Governor becomes 14th Republican to enter race for the party’s nomination with no clear frontrunner for 2016 campaign.

Chris Christie Poised to Announce Presidential Campaign
Christie has slipped from favour with fellow party members and faces a tough sell with many conservatives in his party [Getty Images]

Chris Christie, the governor of the US state of New Jersey, has launched his bid to become president, telling supporters he is ready to begin what he called a noble effort to “lead our country and to change the world”.

With his declaration, Christie, 52, becomes the 14th Republican to enter the race for the party’s nomination for 2016, with no clear frontrunner so far.

“America is tired of hand-wringing and indecisiveness and weakness in the Oval Office,” Christie, the Republican governor of a largely Democratic state, declared on Tuesday.

“If we’re going to lead, we have to stop worrying about being loved and start caring about being respected again, both at home and around the world,” he said in a veiled criticism of President Barack Obama, a Democrat. 

Christie was scheduled to head to the early-voting state of New Hampshire later on Tuesday.

Both the Republican and Democratic parties will select their nominees during the primaries, starting on January 2016. The eventual winners will then face off in a general election on November 2016.


Related: Jeb Bush launches 2016 US presidential campaign


Christie has slipped from favour with fellow party members and faces a tough sell with many conservatives in a crowded election field.

He once was one of the nation’s most popular state leaders, and his turn as head of the Republican Governors Association was widely viewed as a success in the 2014 midterm elections.

Christie had a landslide re-election to a second term as governor in 2013, but he was later nearly felled by scandal involving his aides, and deliberate traffic jams at a bridge to New York City in an effort to hurt a political rival.

Following the controversy, his approval ratings have reached record lows at home. 

Working-class roots

Aides now try to emphasise what they describe as his charismatic personality, quick wit and plain-spoken manner, while fighting some critics’ view of him as a bully.

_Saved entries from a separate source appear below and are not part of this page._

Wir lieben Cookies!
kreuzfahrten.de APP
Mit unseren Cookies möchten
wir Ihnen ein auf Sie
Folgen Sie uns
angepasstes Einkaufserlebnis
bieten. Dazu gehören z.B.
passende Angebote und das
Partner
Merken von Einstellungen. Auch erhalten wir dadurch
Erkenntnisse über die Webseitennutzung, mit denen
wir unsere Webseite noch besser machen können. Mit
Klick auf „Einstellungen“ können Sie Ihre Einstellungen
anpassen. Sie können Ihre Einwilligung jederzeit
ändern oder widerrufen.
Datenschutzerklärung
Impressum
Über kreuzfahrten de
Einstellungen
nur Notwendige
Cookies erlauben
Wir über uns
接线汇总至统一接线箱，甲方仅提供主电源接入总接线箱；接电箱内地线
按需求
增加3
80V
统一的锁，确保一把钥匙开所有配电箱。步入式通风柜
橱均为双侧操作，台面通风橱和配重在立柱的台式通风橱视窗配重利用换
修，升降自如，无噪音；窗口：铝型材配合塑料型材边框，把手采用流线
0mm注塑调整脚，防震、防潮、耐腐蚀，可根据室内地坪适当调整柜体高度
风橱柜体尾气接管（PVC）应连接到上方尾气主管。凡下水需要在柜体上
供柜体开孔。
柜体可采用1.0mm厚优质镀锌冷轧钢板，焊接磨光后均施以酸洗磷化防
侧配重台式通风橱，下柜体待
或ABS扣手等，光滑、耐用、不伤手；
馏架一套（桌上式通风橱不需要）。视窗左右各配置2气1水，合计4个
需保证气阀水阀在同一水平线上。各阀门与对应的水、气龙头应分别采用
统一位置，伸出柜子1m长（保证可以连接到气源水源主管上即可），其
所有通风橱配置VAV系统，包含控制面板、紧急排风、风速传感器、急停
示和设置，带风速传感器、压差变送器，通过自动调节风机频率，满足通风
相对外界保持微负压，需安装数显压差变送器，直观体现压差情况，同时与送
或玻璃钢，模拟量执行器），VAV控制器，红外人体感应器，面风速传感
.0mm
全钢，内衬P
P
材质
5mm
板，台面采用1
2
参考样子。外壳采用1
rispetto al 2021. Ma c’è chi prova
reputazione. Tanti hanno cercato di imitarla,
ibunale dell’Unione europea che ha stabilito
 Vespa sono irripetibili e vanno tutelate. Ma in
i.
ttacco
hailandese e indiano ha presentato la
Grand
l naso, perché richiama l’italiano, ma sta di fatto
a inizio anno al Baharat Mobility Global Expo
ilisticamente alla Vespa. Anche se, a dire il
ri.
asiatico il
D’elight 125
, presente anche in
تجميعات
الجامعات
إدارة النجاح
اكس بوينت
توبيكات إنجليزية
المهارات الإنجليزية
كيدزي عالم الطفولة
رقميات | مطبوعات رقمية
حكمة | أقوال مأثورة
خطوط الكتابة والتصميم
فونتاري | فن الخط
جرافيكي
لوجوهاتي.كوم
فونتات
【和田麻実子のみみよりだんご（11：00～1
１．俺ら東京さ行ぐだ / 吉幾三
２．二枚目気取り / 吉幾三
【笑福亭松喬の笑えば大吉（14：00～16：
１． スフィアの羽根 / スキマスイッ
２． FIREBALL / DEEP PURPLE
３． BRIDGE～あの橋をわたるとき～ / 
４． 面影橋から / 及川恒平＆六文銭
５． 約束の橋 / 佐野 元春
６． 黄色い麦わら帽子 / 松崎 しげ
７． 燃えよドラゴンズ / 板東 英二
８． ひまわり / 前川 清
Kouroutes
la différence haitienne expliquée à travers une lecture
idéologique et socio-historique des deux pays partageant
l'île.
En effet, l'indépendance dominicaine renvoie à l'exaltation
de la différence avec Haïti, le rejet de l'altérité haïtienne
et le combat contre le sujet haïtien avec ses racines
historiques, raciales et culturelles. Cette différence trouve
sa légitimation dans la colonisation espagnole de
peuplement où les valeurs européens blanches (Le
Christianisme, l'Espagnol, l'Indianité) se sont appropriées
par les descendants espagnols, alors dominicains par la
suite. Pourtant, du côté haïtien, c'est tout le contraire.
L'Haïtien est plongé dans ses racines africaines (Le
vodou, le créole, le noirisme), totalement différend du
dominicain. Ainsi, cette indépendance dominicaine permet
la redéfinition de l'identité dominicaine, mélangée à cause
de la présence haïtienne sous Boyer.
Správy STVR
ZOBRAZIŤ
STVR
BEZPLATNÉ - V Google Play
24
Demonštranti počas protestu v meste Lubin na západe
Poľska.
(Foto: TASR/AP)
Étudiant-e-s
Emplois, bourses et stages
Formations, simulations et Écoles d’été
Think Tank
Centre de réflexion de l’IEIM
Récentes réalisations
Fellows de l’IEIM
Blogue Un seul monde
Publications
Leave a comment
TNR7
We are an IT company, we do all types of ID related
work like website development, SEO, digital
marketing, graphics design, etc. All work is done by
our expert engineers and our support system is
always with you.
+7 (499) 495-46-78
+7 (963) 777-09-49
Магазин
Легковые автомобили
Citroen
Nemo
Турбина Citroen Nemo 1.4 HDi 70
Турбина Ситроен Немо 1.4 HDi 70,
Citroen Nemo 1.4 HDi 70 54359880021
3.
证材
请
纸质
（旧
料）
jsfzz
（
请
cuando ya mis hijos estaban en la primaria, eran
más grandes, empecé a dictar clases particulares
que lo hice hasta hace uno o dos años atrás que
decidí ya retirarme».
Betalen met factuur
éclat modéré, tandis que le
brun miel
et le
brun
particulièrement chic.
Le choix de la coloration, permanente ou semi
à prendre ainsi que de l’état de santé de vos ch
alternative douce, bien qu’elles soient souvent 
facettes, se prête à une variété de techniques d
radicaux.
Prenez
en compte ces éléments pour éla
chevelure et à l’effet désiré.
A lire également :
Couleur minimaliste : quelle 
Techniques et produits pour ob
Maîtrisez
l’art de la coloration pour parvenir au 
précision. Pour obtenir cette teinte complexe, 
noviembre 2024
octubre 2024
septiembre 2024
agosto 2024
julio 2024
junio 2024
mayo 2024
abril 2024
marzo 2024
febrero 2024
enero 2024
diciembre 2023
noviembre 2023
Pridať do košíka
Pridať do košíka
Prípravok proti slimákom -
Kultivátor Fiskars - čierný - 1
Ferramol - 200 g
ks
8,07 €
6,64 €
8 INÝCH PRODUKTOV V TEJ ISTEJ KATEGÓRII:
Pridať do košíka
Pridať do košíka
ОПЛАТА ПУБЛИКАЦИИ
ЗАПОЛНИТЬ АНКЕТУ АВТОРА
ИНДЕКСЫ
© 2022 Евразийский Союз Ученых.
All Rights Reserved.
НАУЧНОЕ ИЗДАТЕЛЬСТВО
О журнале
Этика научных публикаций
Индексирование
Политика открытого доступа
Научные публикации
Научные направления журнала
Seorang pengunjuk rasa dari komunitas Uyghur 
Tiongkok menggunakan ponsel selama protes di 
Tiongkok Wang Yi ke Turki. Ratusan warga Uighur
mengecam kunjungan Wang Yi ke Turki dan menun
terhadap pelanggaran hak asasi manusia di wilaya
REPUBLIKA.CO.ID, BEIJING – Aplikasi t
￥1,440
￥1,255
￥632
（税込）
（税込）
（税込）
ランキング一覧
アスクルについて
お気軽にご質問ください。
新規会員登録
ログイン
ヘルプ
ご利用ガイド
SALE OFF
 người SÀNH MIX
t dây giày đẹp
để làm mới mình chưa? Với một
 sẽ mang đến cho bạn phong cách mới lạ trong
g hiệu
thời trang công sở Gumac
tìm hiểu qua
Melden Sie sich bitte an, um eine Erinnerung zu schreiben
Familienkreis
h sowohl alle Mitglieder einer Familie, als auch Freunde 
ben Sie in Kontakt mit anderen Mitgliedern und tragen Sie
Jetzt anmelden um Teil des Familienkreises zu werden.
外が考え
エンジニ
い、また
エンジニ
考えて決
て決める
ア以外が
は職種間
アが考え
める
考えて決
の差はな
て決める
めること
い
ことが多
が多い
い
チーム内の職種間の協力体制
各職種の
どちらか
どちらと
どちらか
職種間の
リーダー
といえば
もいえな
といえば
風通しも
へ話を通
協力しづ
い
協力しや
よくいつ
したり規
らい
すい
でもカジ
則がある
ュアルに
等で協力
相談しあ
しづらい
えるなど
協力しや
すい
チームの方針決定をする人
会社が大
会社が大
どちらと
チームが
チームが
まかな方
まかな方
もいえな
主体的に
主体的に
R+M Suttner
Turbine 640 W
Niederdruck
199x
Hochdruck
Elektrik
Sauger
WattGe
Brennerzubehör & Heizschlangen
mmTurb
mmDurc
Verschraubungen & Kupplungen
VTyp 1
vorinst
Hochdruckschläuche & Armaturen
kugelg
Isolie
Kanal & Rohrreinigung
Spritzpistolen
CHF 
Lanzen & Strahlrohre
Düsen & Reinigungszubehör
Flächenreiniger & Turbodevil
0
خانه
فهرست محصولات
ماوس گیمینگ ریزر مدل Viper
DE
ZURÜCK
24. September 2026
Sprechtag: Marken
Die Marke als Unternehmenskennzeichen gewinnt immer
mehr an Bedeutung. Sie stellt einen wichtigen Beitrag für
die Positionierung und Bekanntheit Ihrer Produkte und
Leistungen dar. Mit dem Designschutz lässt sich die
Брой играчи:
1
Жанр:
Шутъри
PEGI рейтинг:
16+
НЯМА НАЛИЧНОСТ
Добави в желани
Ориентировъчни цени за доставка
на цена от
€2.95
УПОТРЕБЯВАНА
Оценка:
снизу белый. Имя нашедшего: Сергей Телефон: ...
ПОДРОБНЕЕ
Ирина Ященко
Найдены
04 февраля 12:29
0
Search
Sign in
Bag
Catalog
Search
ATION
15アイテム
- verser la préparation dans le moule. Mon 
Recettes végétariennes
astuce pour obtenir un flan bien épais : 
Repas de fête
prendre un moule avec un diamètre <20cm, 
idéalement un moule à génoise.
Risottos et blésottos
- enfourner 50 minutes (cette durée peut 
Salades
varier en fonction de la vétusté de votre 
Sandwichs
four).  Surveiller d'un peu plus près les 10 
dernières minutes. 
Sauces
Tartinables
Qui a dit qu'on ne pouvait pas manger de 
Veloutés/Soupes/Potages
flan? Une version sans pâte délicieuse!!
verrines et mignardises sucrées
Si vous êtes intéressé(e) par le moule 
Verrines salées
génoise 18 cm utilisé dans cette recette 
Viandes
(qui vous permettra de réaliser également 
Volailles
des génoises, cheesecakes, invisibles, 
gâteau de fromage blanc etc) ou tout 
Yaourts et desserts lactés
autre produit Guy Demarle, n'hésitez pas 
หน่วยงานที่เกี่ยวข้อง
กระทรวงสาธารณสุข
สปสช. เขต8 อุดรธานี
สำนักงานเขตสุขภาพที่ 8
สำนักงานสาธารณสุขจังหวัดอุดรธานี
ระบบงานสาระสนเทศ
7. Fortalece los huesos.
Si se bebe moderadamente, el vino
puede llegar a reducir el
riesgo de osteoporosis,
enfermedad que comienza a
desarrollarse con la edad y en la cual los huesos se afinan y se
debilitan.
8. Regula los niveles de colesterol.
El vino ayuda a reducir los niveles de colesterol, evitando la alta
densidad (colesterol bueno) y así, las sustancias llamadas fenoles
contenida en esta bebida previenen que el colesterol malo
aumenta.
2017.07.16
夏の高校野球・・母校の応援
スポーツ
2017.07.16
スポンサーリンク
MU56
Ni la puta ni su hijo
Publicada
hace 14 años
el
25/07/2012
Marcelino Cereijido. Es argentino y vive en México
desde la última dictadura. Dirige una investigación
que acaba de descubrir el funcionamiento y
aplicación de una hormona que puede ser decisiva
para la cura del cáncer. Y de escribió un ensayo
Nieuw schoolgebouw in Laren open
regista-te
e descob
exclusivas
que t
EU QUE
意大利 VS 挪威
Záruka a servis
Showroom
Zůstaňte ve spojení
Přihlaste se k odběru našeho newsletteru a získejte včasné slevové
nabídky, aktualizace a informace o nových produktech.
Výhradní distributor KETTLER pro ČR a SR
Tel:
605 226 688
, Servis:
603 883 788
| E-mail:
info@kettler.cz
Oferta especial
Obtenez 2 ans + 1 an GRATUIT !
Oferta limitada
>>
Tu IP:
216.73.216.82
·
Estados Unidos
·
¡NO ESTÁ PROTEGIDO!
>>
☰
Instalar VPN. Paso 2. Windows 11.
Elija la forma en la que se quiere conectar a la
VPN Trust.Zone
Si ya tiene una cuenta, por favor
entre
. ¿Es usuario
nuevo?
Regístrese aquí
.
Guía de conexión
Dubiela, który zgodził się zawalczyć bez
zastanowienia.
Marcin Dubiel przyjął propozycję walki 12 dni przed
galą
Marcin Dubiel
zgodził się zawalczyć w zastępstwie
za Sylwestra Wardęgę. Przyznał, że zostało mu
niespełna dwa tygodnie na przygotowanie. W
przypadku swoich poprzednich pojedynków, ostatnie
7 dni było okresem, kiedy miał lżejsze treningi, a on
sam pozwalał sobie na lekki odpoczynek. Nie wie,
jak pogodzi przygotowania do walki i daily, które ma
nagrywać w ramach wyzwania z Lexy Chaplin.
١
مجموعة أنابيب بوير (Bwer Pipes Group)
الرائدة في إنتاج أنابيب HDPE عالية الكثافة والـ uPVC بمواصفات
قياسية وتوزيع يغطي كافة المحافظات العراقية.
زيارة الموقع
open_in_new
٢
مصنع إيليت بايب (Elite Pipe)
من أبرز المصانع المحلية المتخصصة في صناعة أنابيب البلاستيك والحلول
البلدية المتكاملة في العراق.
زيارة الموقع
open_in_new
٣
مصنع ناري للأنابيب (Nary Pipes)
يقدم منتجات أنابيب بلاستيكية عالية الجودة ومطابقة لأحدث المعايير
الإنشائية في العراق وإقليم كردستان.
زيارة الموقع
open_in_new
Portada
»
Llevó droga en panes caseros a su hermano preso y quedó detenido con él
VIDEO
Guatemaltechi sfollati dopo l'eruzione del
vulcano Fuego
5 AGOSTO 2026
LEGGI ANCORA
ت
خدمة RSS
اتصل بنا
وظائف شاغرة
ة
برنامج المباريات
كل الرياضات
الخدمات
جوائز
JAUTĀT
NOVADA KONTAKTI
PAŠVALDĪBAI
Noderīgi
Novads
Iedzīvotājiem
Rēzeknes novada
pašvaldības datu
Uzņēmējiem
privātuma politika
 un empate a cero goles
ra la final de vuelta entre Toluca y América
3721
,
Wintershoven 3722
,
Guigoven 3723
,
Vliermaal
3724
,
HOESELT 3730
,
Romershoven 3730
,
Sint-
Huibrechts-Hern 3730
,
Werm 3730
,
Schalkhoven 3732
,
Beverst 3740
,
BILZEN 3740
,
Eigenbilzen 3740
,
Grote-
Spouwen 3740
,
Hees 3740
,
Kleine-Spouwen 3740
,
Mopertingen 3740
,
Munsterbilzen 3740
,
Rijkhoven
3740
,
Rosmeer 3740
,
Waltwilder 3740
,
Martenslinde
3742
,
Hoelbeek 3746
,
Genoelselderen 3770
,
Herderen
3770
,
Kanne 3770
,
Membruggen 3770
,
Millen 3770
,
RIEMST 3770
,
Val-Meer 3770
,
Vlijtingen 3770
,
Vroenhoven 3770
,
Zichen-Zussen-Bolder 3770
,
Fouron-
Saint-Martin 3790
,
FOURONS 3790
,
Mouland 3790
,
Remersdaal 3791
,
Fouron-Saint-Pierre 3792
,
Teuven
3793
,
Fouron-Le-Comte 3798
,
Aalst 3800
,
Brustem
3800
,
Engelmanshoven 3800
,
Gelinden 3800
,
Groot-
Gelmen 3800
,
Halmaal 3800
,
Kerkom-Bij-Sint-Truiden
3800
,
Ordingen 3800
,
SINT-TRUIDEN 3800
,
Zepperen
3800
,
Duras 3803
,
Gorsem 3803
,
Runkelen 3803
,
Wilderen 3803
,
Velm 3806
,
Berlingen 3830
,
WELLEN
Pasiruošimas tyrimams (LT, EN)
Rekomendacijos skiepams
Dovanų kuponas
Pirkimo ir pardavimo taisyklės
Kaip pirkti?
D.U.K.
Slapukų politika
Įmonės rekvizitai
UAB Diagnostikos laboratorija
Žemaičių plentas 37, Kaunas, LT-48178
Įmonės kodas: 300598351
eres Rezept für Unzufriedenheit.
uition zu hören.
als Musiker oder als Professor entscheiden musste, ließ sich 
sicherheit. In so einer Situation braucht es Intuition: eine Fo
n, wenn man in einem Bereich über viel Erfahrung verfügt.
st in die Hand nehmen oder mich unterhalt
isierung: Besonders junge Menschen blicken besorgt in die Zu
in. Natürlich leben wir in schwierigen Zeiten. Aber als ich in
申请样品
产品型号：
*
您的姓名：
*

In Tuesday’s speech, Christie said both the nation’s main political parties “have failed our country” and called for more compromise in politics.

Christie often emphasises his working-class roots as a contrast to candidates like Jeb Bush, the son and brother of presidents.

He used his announcement in the gymnasium of his old high school to show how his upbringing shaped him in articulating his vision for the country.

But his antagonistic style – critics call him an obnoxious bully – has been on display since he became governor in 2010, with videos posted on YouTube that showed him telling people to “shut up” or calling constituents “numbnuts.”